The commonality-key dispatcher is simply the beginOp table in the database with an auto-increment key. Any equipment sharing a same begun operation, it is able to infer/obtain that commonality-key from the table due to meticulous process sequencing strategy.
For areas where we could ensure that no two operations on the whole floor could start at the same 100 millisecond, there was no need for a dispatcher because we could simply use the date-time of a beginOp event, where the datetime function of the database server is the natural/spontaneous key dispatcher.
The reason for this discussion on commonality-key is because the transaction response required is so quick, you do not want pieces of equipment to have to communicate with each other unnecessarily just to tell each other they are recording events of the same operation. The robots and equipment simply perform the transactions with the commonality-key they are holding.
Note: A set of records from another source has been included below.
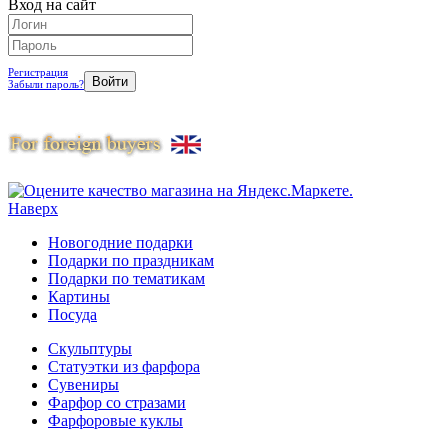
Вход на сайт
Регистрация
Забыли пароль?
Наверх
Новогодние подарки
Подарки по праздникам
Подарки по тематикам
Картины
Посуда
Скульптуры
Статуэтки из фарфора
Сувениры
Фарфор со стразами
Фарфоровые куклы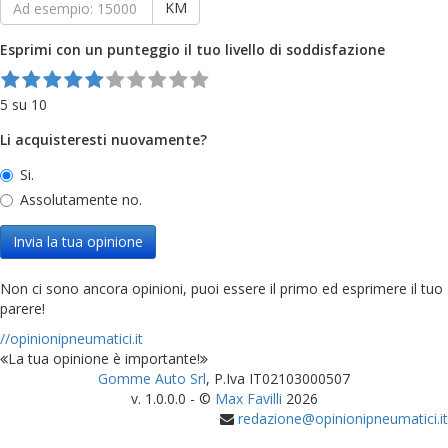
KM
Esprimi con un punteggio il tuo livello di soddisfazione
5 su 10
Li acquisteresti nuovamente?
Si.
Assolutamente no.
Invia la tua opinione
Non ci sono ancora opinioni, puoi essere il primo ed esprimere il tuo
parere!
//opinionipneumatici.it
La tua opinione è importante!
Gomme Auto Srl
, P.Iva IT02103000507
v. 1.0.0.0 - ©
Max Favilli
2026
redazione@opinionipneumatici.it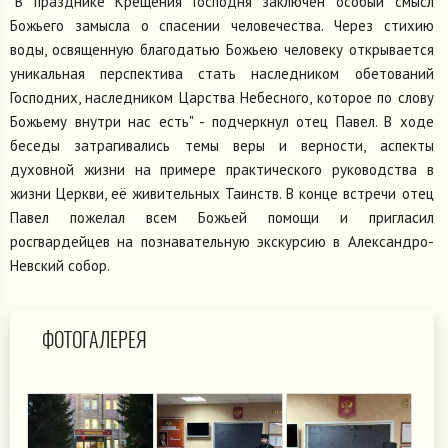
"В празднике Крещения Господня заключён особый смысл
Божьего замысла о спасении человечества. Через стихию
воды, освященную благодатью Божьею человеку открывается
уникальная перспектива стать наследником обетований
Господних, наследником Царства Небесного, которое по слову
Божьему внутри нас есть" - подчеркнул отец Павел. В ходе
беседы затрагивались темы веры и верности, аспекты
духовной жизни на примере практического руководства в
жизни Церкви, её живительных Таинств. В конце встречи отец
Павел пожелал всем Божьей помощи и пригласил
росгвардейцев на познавательную экскурсию в Александро-
Невский собор.
ФОТОГАЛЕРЕЯ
The hourly compilation of information for insertion into the backend repository conveniently uses the composite-key of commonality+area, to construct the hierarchy of events.
Frontend piping database
OK, this is really extreme. In some areas, the transactions were so frequent, that we had a FIFO database. We introduced a fourth tier database. For optimal transaction response, we had to keep a database size below 1GB. A transaction-piping process existed to empty old transactions into the fourth tier databases. I found that it was easier (and better response) to create a pool of new databases, so that every time its size reaches 1GB, it is moved out and immediately replaced with a new database from the pool - leaving the machines performing the hourly compilation to join up the databases. So that left us with depending on an existing metadata database to house the commonality-key dispatcher table with some meta-data tables.
In retrospect, one might think the commonality-key dispatcher table and metadata tables could have been housed in the middle tier bridging database, but because the database management processes were automated and cookie-cut, it was cleaner to create a new process than to modify the process managing the mid-tier bridging database. Those management routines were used across the world, so you cannot willy-nilly change them without causing havoc to the financial performance of the company or offending the respective data layer architects maintaining them.
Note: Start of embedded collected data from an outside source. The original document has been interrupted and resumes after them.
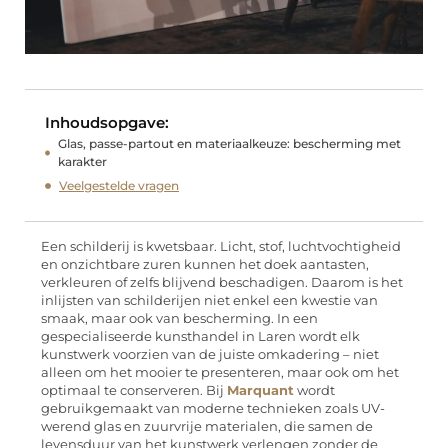
Inhoudsopgave:
Glas, passe-partout en materiaalkeuze: bescherming met
karakter
Veelgestelde vragen
Een schilderij is kwetsbaar. Licht, stof, luchtvochtigheid
en onzichtbare zuren kunnen het doek aantasten,
verkleuren of zelfs blijvend beschadigen. Daarom is het
inlijsten van schilderijen niet enkel een kwestie van
smaak, maar ook van bescherming. In een
gespecialiseerde kunsthandel in Laren wordt elk
kunstwerk voorzien van de juiste omkadering – niet
alleen om het mooier te presenteren, maar ook om het
optimaal te conserveren. Bij
Marquant
wordt
gebruikgemaakt van moderne technieken zoals UV-
werend glas en zuurvrije materialen, die samen de
levensduur van het kunstwerk verlengen zonder de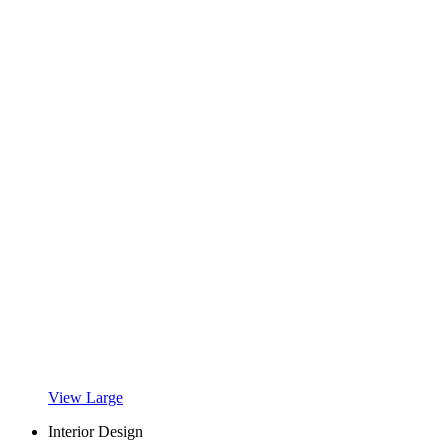
View Large
Interior Design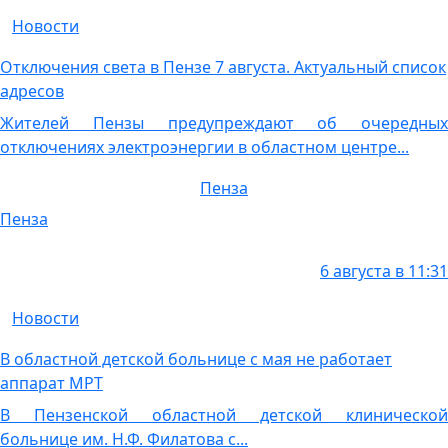
Новости
Отключения света в Пензе 7 августа. Актуальный список
адресов
Жителей Пензы предупреждают об очередных
отключениях электроэнергии в областном центре...
Пенза
Пенза
6 августа в 11:31
Новости
В областной детской больнице с мая не работает
аппарат МРТ
В Пензенской областной детской клинической
больнице им. Н.Ф. Филатова с...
It took a lot of organisational skills for the managers to pull all these together. So transactional data design is not just simply a technical skill but process planning skills involving a whole lot of people head-butting each other until you get it right.
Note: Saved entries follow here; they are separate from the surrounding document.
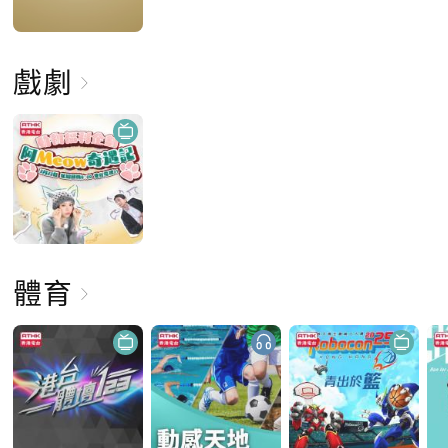
戲劇
體育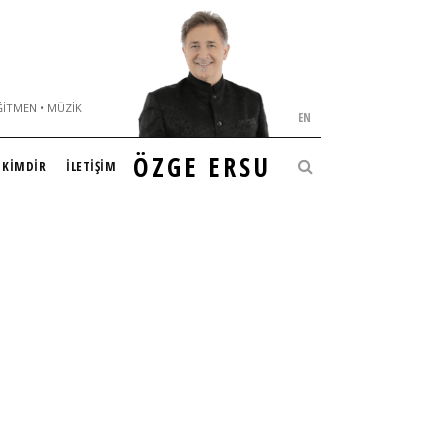
ĞITMEN • MÜZIK
EN
ÖZGE ERSU
KİMDİR
İLETİŞİM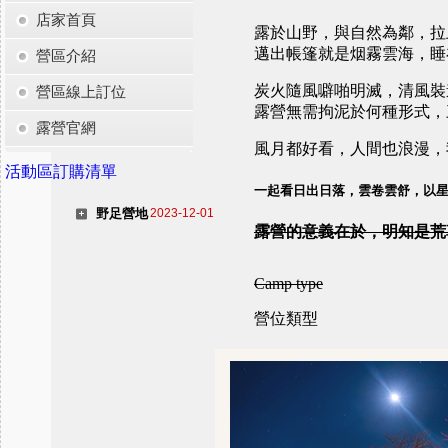
店家首頁
露於山野，與自然為鄰，拉
邁出帳篷就是烟霧雲海，睡
營區介紹
炭火隨風噼啪明滅，清風裝
營區線上訂位
露營無需拘泥於何種形式，
露營官網
風月都好看，人間也浪漫，
活動區訂購清單
一起看日出日落，雲卷雲舒，以
野足營地
2023-12-01
露營的意義在於，明知是荒
Camp type
營位類型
What you ask for is totally standard - OLAP and OLTP do not mix in heavy load scenarios.
You use SQL Server. Look into SSAS (SQL Server Analytical Processing) for something to build cubes (different approach than SQL) that you can then report against.
If you do not wnat that, then mirriroring is the next best solution - you can put a mirror online in read only mode for reporting, and it gives you, also, a backup to activate if the main server fails ;) Always good.
CLustering is a non-issue - it will allow you to move the database to another node, but it does not solve the performance issue at all. Log file shipping, replication - good, though I would go with mirroring, read only copy for reporting, loading the data into SSAS.
We have a read/write Cluster which replicates (using transactional replication) to "read only" servers (not physically read only , the web app just performs reads on them). We do the same for reporting and this scales pretty good.
We have multiple sites, 32+ servers and a couple of reporting servers in this configuration with very high volume of inserts, updates and reads.
We primarily use reporting services for internal reporting. Reporting doesnt effect our core business , which I guess is your main concern.